City officials in Seattle have proposed building a citywide municipal Wi-Fi network there, based on its city-owned fiber network. While it's an interesting idea, questions remain over how private Wi-Fi providers and ISPs would respond to the city moving into their territory. A few other bits of Wi-Fi news this week: airports and airlines are starting to bicker over who owns the airspace used by wireless networks, and the security-scare hype machine has fired up over hackers hogging bandwidth on Wi-Fi APs.

A California consumer group has sued three US carriers alleging they illegally restrict competition by locking the subsidized handsets they sell so they'll only recognize certain SIM cards. But what's unclear is if this lawsuit, if successful, would help or hinder consumers: they'd be able to take their phones with them should they switch carriers, but it might also spur carriers to cut or eliminate the subsidies they place on handsets.

Government regulators in Korea have taken action over illegal handset subsidies there -- by banning the country's top three mobile carriers from signing up new customers for periods ranging from 30-40 days. The carriers have already been fined 62 billion won ($54 million) since December, but it evidently hasn't deterred them from breaking the rules. The government has been introducing measures in the market to reduce leader SK Telecom's 51.6 percent share and protect smaller companies.
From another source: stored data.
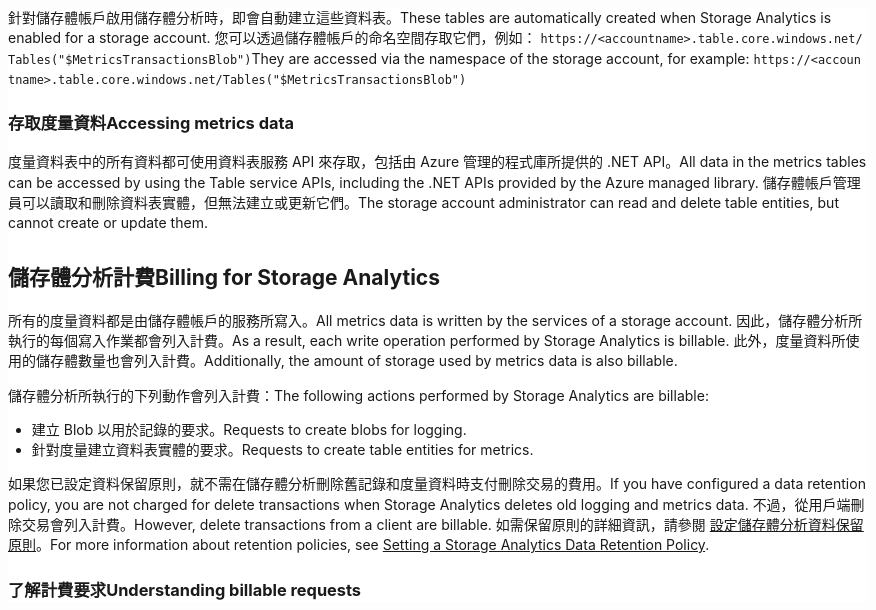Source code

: <span data-ttu-id="5e4c8-278">針對儲存體帳戶啟用儲存體分析時，即會自動建立這些資料表。</span><span class="sxs-lookup"><span data-stu-id="5e4c8-278">These tables are automatically created when Storage Analytics is enabled for a storage account.</span></span> <span data-ttu-id="5e4c8-279">您可以透過儲存體帳戶的命名空間存取它們，例如： `https://<accountname>.table.core.windows.net/Tables("$MetricsTransactionsBlob")`</span><span class="sxs-lookup"><span data-stu-id="5e4c8-279">They are accessed via the namespace of the storage account, for example: `https://<accountname>.table.core.windows.net/Tables("$MetricsTransactionsBlob")`</span></span>

### <a name="accessing-metrics-data"></a><span data-ttu-id="5e4c8-280">存取度量資料</span><span class="sxs-lookup"><span data-stu-id="5e4c8-280">Accessing metrics data</span></span>
<span data-ttu-id="5e4c8-281">度量資料表中的所有資料都可使用資料表服務 API 來存取，包括由 Azure 管理的程式庫所提供的 .NET API。</span><span class="sxs-lookup"><span data-stu-id="5e4c8-281">All data in the metrics tables can be accessed by using the Table service APIs, including the .NET APIs provided by the Azure managed library.</span></span> <span data-ttu-id="5e4c8-282">儲存體帳戶管理員可以讀取和刪除資料表實體，但無法建立或更新它們。</span><span class="sxs-lookup"><span data-stu-id="5e4c8-282">The storage account administrator can read and delete table entities, but cannot create or update them.</span></span>

## <a name="billing-for-storage-analytics"></a><span data-ttu-id="5e4c8-283">儲存體分析計費</span><span class="sxs-lookup"><span data-stu-id="5e4c8-283">Billing for Storage Analytics</span></span>
<span data-ttu-id="5e4c8-284">所有的度量資料都是由儲存體帳戶的服務所寫入。</span><span class="sxs-lookup"><span data-stu-id="5e4c8-284">All metrics data is written by the services of a storage account.</span></span> <span data-ttu-id="5e4c8-285">因此，儲存體分析所執行的每個寫入作業都會列入計費。</span><span class="sxs-lookup"><span data-stu-id="5e4c8-285">As a result, each write operation performed by Storage Analytics is billable.</span></span> <span data-ttu-id="5e4c8-286">此外，度量資料所使用的儲存體數量也會列入計費。</span><span class="sxs-lookup"><span data-stu-id="5e4c8-286">Additionally, the amount of storage used by metrics data is also billable.</span></span>

<span data-ttu-id="5e4c8-287">儲存體分析所執行的下列動作會列入計費：</span><span class="sxs-lookup"><span data-stu-id="5e4c8-287">The following actions performed by Storage Analytics are billable:</span></span>

* <span data-ttu-id="5e4c8-288">建立 Blob 以用於記錄的要求。</span><span class="sxs-lookup"><span data-stu-id="5e4c8-288">Requests to create blobs for logging.</span></span> 
* <span data-ttu-id="5e4c8-289">針對度量建立資料表實體的要求。</span><span class="sxs-lookup"><span data-stu-id="5e4c8-289">Requests to create table entities for metrics.</span></span>

<span data-ttu-id="5e4c8-290">如果您已設定資料保留原則，就不需在儲存體分析刪除舊記錄和度量資料時支付刪除交易的費用。</span><span class="sxs-lookup"><span data-stu-id="5e4c8-290">If you have configured a data retention policy, you are not charged for delete transactions when Storage Analytics deletes old logging and metrics data.</span></span> <span data-ttu-id="5e4c8-291">不過，從用戶端刪除交易會列入計費。</span><span class="sxs-lookup"><span data-stu-id="5e4c8-291">However, delete transactions from a client are billable.</span></span> <span data-ttu-id="5e4c8-292">如需保留原則的詳細資訊，請參閱 [設定儲存體分析資料保留原則](https://msdn.microsoft.com/library/azure/hh343263.aspx)。</span><span class="sxs-lookup"><span data-stu-id="5e4c8-292">For more information about retention policies, see [Setting a Storage Analytics Data Retention Policy](https://msdn.microsoft.com/library/azure/hh343263.aspx).</span></span>

### <a name="understanding-billable-requests"></a><span data-ttu-id="5e4c8-293">了解計費要求</span><span class="sxs-lookup"><span data-stu-id="5e4c8-293">Understanding billable requests</span></span>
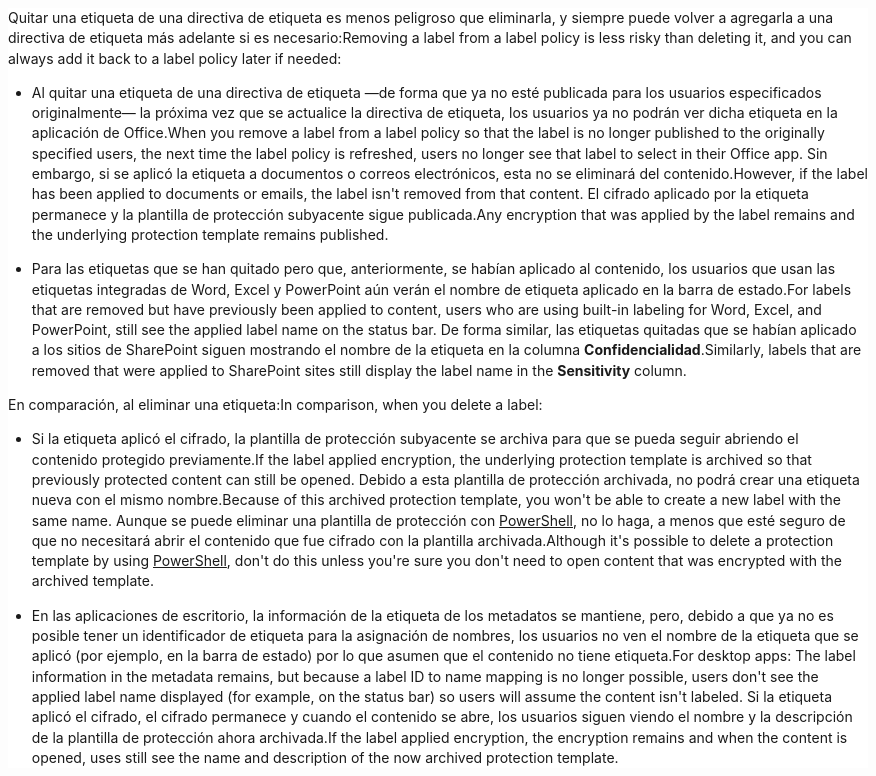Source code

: <span data-ttu-id="16c4f-226">Quitar una etiqueta de una directiva de etiqueta es menos peligroso que eliminarla, y siempre puede volver a agregarla a una directiva de etiqueta más adelante si es necesario:</span><span class="sxs-lookup"><span data-stu-id="16c4f-226">Removing a label from a label policy is less risky than deleting it, and you can always add it back to a label policy later if needed:</span></span>

- <span data-ttu-id="16c4f-227">Al quitar una etiqueta de una directiva de etiqueta —de forma que ya no esté publicada para los usuarios especificados originalmente— la próxima vez que se actualice la directiva de etiqueta, los usuarios ya no podrán ver dicha etiqueta en la aplicación de Office.</span><span class="sxs-lookup"><span data-stu-id="16c4f-227">When you remove a label from a label policy so that the label is no longer published to the originally specified users, the next time the label policy is refreshed, users no longer see that label to select in their Office app.</span></span> <span data-ttu-id="16c4f-228">Sin embargo, si se aplicó la etiqueta a documentos o correos electrónicos, esta no se eliminará del contenido.</span><span class="sxs-lookup"><span data-stu-id="16c4f-228">However, if the label has been applied to documents or emails, the label isn't removed from that content.</span></span> <span data-ttu-id="16c4f-229">El cifrado aplicado por la etiqueta permanece y la plantilla de protección subyacente sigue publicada.</span><span class="sxs-lookup"><span data-stu-id="16c4f-229">Any encryption that was applied by the label remains and the underlying protection template remains published.</span></span> 

- <span data-ttu-id="16c4f-230">Para las etiquetas que se han quitado pero que, anteriormente, se habían aplicado al contenido, los usuarios que usan las etiquetas integradas de Word, Excel y PowerPoint aún verán el nombre de etiqueta aplicado en la barra de estado.</span><span class="sxs-lookup"><span data-stu-id="16c4f-230">For labels that are removed but have previously been applied to content, users who are using built-in labeling for Word, Excel, and PowerPoint, still see the applied label name on the status bar.</span></span> <span data-ttu-id="16c4f-231">De forma similar, las etiquetas quitadas que se habían aplicado a los sitios de SharePoint siguen mostrando el nombre de la etiqueta en la columna **Confidencialidad**.</span><span class="sxs-lookup"><span data-stu-id="16c4f-231">Similarly, labels that are removed that were applied to SharePoint sites still display the label name in the **Sensitivity** column.</span></span>

<span data-ttu-id="16c4f-232">En comparación, al eliminar una etiqueta:</span><span class="sxs-lookup"><span data-stu-id="16c4f-232">In comparison, when you delete a label:</span></span>

- <span data-ttu-id="16c4f-233">Si la etiqueta aplicó el cifrado, la plantilla de protección subyacente se archiva para que se pueda seguir abriendo el contenido protegido previamente.</span><span class="sxs-lookup"><span data-stu-id="16c4f-233">If the label applied encryption, the underlying protection template is archived so that previously protected content can still be opened.</span></span> <span data-ttu-id="16c4f-234">Debido a esta plantilla de protección archivada, no podrá crear una etiqueta nueva con el mismo nombre.</span><span class="sxs-lookup"><span data-stu-id="16c4f-234">Because of this archived protection template, you won't be able to create a new label with the same name.</span></span> <span data-ttu-id="16c4f-235">Aunque se puede eliminar una plantilla de protección con [PowerShell](https://docs.microsoft.com/powershell/module/aipservice/remove-aipservicetemplate), no lo haga, a menos que esté seguro de que no necesitará abrir el contenido que fue cifrado con la plantilla archivada.</span><span class="sxs-lookup"><span data-stu-id="16c4f-235">Although it's possible to delete a protection template by using [PowerShell](https://docs.microsoft.com/powershell/module/aipservice/remove-aipservicetemplate), don't do this unless you're sure you don't need to open content that was encrypted with the archived template.</span></span>

- <span data-ttu-id="16c4f-236">En las aplicaciones de escritorio, la información de la etiqueta de los metadatos se mantiene, pero, debido a que ya no es posible tener un identificador de etiqueta para la asignación de nombres, los usuarios no ven el nombre de la etiqueta que se aplicó (por ejemplo, en la barra de estado) por lo que asumen que el contenido no tiene etiqueta.</span><span class="sxs-lookup"><span data-stu-id="16c4f-236">For desktop apps: The label information in the metadata remains, but because a label ID to name mapping is no longer possible, users don't see the applied label name displayed (for example, on the status bar) so users will assume the content isn't labeled.</span></span> <span data-ttu-id="16c4f-237">Si la etiqueta aplicó el cifrado, el cifrado permanece y cuando el contenido se abre, los usuarios siguen viendo el nombre y la descripción de la plantilla de protección ahora archivada.</span><span class="sxs-lookup"><span data-stu-id="16c4f-237">If the label applied encryption, the encryption remains and when the content is opened, uses still see the name and description of the now archived protection template.</span></span>
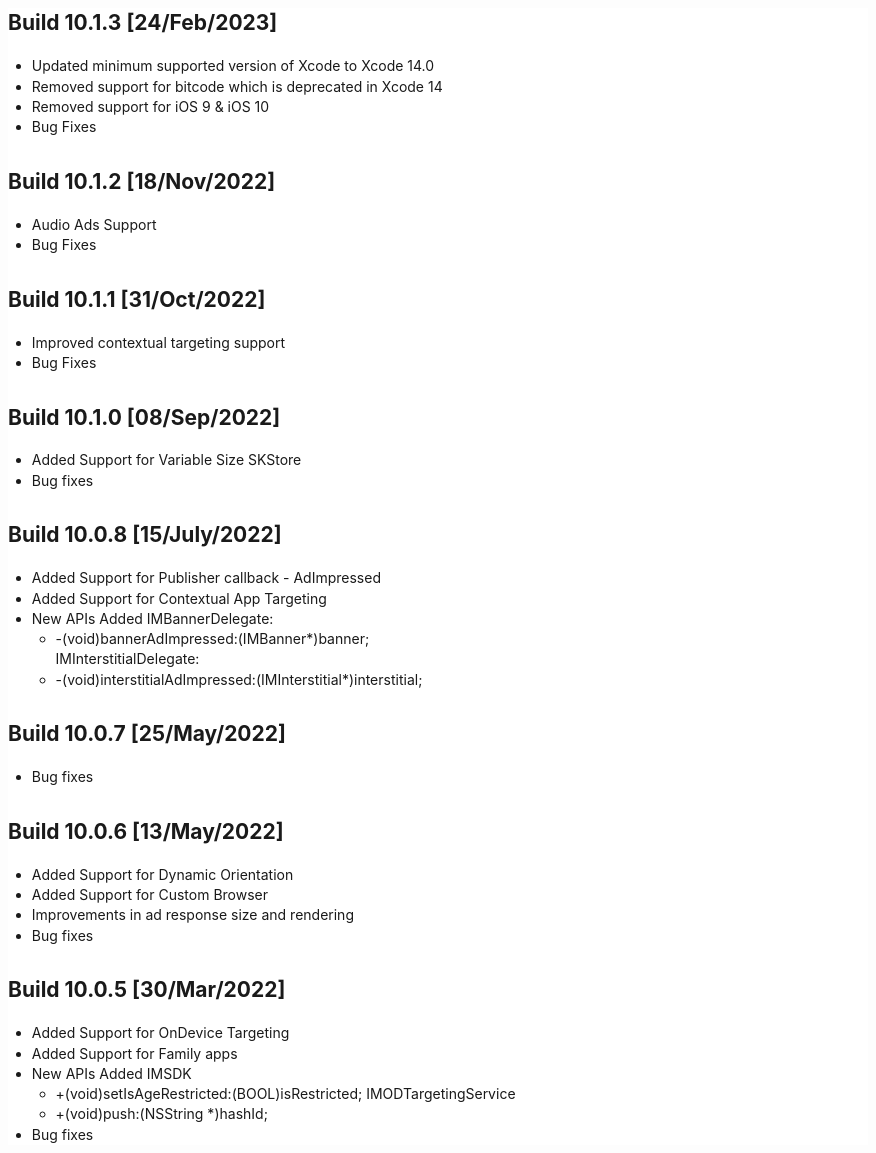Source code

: Build 10.1.3 [24/Feb/2023]
-------------
- Updated minimum supported version of Xcode to Xcode 14.0
- Removed support for bitcode which is deprecated in Xcode 14
- Removed support for iOS 9 & iOS 10
- Bug Fixes

Build 10.1.2 [18/Nov/2022]
-------------
- Audio Ads Support
- Bug Fixes

Build 10.1.1 [31/Oct/2022] 
-------------
- Improved contextual targeting support
- Bug Fixes

Build 10.1.0 [08/Sep/2022]
-------------
- Added Support for Variable Size SKStore
- Bug fixes

Build 10.0.8 [15/July/2022]
-------------
- Added Support for Publisher callback - AdImpressed
- Added Support for Contextual App Targeting
- New APIs Added
    IMBannerDelegate:
    + -(void)bannerAdImpressed:(IMBanner*)banner;  
    IMInterstitialDelegate:
    + -(void)interstitialAdImpressed:(IMInterstitial*)interstitial;
    
Build 10.0.7 [25/May/2022]
-------------
- Bug fixes

Build 10.0.6 [13/May/2022]
-------------
- Added Support for Dynamic Orientation
- Added Support for Custom Browser
- Improvements in ad response size and rendering
- Bug fixes

Build 10.0.5 [30/Mar/2022]
-------------
- Added Support for OnDevice Targeting
- Added Support for Family apps
- New APIs Added
    IMSDK
    + +(void)setIsAgeRestricted:(BOOL)isRestricted;
    IMODTargetingService
    + +(void)push:(NSString *)hashId;
- Bug fixes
Concerns over the widespread use of RFID tags gained some legitimacy this week, as Japanese officials announced plans to tag dogs imported into the country to prevent the spread of rabies, but more worringly, a UK license plate maker said it would begin embedding long-range active RFID tags in its plates. The tags could be read at speeds of up to 320kmh at a distance of up to 100 meters, opening up all sorts of opportunities, both benefical and nefarious.

Elsewhere on the site this week, Steve Wallage wonders what's next for Vodafone, and TheFeature's newest contributor, Mike Masnick, warns carriers to keep their mobile content asiprations in check.